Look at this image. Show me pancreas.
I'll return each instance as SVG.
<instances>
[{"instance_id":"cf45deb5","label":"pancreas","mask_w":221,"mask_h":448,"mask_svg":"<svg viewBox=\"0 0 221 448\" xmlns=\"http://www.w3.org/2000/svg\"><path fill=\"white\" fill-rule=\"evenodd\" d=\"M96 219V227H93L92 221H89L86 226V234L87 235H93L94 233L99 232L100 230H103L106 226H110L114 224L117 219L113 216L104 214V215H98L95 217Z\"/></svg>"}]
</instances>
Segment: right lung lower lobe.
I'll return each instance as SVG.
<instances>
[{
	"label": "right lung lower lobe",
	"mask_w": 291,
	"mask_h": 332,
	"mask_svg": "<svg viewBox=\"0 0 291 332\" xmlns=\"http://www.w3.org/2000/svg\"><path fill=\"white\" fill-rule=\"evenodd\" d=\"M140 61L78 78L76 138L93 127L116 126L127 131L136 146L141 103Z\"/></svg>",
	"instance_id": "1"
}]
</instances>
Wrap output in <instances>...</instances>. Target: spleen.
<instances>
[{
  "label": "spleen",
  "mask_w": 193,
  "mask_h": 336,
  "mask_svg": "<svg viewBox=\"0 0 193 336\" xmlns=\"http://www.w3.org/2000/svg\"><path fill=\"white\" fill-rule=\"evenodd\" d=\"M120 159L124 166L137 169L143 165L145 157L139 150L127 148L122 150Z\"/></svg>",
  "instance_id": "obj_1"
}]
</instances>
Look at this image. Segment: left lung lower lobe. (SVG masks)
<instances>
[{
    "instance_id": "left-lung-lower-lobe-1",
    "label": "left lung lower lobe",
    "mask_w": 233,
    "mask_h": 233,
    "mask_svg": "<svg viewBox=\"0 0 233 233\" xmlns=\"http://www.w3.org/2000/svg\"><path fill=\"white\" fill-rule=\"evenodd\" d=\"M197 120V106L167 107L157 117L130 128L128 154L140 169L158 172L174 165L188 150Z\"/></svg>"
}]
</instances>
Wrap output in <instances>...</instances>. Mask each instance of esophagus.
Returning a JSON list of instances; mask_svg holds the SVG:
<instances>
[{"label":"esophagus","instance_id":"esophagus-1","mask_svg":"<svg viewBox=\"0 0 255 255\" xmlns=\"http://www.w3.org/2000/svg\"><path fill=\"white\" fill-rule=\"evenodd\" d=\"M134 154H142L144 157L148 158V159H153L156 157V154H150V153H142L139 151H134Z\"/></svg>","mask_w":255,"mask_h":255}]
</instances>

◇ ◇ ◇

- _PROBLEM_: Rewrite every one of the records above as a numbered list, leaving out any blank lines.

- _THE RESPONSE_:
1. Look at this image. Show me pancreas.
2. I'll return each instance as SVG.
3. <instances>
4. [{"instance_id":"cf45deb5","label":"pancreas","mask_w":221,"mask_h":448,"mask_svg":"<svg viewBox=\"0 0 221 448\" xmlns=\"http://www.w3.org/2000/svg\"><path fill=\"white\" fill-rule=\"evenodd\" d=\"M96 219V227H93L92 221H89L86 226V234L87 235H93L94 233L99 232L100 230H103L106 226H110L114 224L117 219L113 216L104 214V215H98L95 217Z\"/></svg>"}]
5. </instances>
6. Segment: right lung lower lobe.
7. I'll return each instance as SVG.
8. <instances>
9. [{
10. 	"label": "right lung lower lobe",
11. 	"mask_w": 291,
12. 	"mask_h": 332,
13. 	"mask_svg": "<svg viewBox=\"0 0 291 332\" xmlns=\"http://www.w3.org/2000/svg\"><path fill=\"white\" fill-rule=\"evenodd\" d=\"M140 61L78 78L76 138L93 127L116 126L127 131L136 146L141 103Z\"/></svg>",
14. 	"instance_id": "1"
15. }]
16. </instances>
17. Wrap output in <instances>...</instances>. Target: spleen.
18. <instances>
19. [{
20.   "label": "spleen",
21.   "mask_w": 193,
22.   "mask_h": 336,
23.   "mask_svg": "<svg viewBox=\"0 0 193 336\" xmlns=\"http://www.w3.org/2000/svg\"><path fill=\"white\" fill-rule=\"evenodd\" d=\"M120 159L124 166L137 169L143 165L145 157L139 150L127 148L122 150Z\"/></svg>",
24.   "instance_id": "obj_1"
25. }]
26. </instances>
27. Look at this image. Segment: left lung lower lobe. (SVG masks)
28. <instances>
29. [{
30.     "instance_id": "left-lung-lower-lobe-1",
31.     "label": "left lung lower lobe",
32.     "mask_w": 233,
33.     "mask_h": 233,
34.     "mask_svg": "<svg viewBox=\"0 0 233 233\" xmlns=\"http://www.w3.org/2000/svg\"><path fill=\"white\" fill-rule=\"evenodd\" d=\"M197 120V106L167 107L157 117L130 128L128 154L140 169L158 172L174 165L188 150Z\"/></svg>"
35. }]
36. </instances>
37. Wrap output in <instances>...</instances>. Mask each instance of esophagus.
38. Returning a JSON list of instances; mask_svg holds the SVG:
39. <instances>
40. [{"label":"esophagus","instance_id":"esophagus-1","mask_svg":"<svg viewBox=\"0 0 255 255\" xmlns=\"http://www.w3.org/2000/svg\"><path fill=\"white\" fill-rule=\"evenodd\" d=\"M134 154H142L144 157L148 158V159H153L156 157V154H150V153H142L139 151H134Z\"/></svg>","mask_w":255,"mask_h":255}]
41. </instances>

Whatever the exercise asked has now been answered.